In the article on the film A Cricket in the Ear, name every actor in its "Starring" line.

- **TEXT PROVIDED**
□ □ □ □ □ □ □

- English: A Cricket in the Ear
- Directed by: Georgi K. Stoyanov
- Written by: Nikola Rusev
- Starring: Pavel Popandov Stefan Mavrodiev Tatyana Lolova Itzhak Fintzi Petar Slabakov
- Cinematography: Ivaylo Trenchev
- Music by: Kiril Donchev
- Production companies: SFF, a Film Unite Sredets
- Release date: 1976;
- Running time: 95 minutes
- Country: Bulgaria
- Language: Bulgarian

= A Cricket in the Ear =

A Cricket in the Ear (Щурец в ухото / Shturets v uhoto) is a Bulgarian comedy-drama film released in 1976, directed by Georgi K. Stoyanov, starring Pavel Popandov, Stefan Mavrodiev, Itzhak Fintzi, Tatyana Lolova and Petar Slabakov.

A comedy with a spice of drama about two young men who live in the country but decide to move to the big city. All the travel turns into a reason for consideration and giving a new meaning to their past and future life. Do they finally arrive in the big city or come back to their village?

==Plot==
Evtim (Popandov) and Pesho (Mavrodiev), two young men, decided to leave their native village and move to the big city. They bring with them large household goods and an optimism, knowing that they only had good intentions despite their uncertainty, remorses, and nervousness in navigating their new life. From Evitm's scandal with his older brother to Pesho leaving home without a notice to his parents, the two men faced interpersonal challenges of their own. Yet, when standing by the road, amid a heap of luggage, they were met with both a colorful view and the opportunity to witness the beauty life had to offer. Through meeting various cast members in their journey, they experience generous sympathy but also selfishness, exciting waves of true love but also repulsive duplicity. These meetings, in their own way, form their realization about the substantial milestones in the path of life.

□ □ □ □ □ □ □

- **SUPPLIED RECORDS**
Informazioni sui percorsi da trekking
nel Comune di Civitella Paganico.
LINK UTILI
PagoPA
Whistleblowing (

□ □ □ □ □ □ □

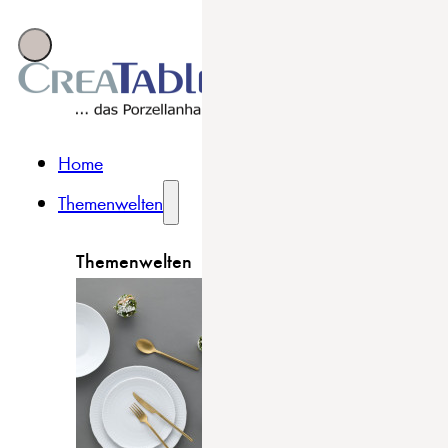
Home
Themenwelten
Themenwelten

□ □ □ □ □ □ □

- **SOLUTION FOR THIS EXERCISE**
Pavel Popandov, Stefan Mavrodiev, Tatyana Lolova, Itzhak Fintzi, Petar Slabakov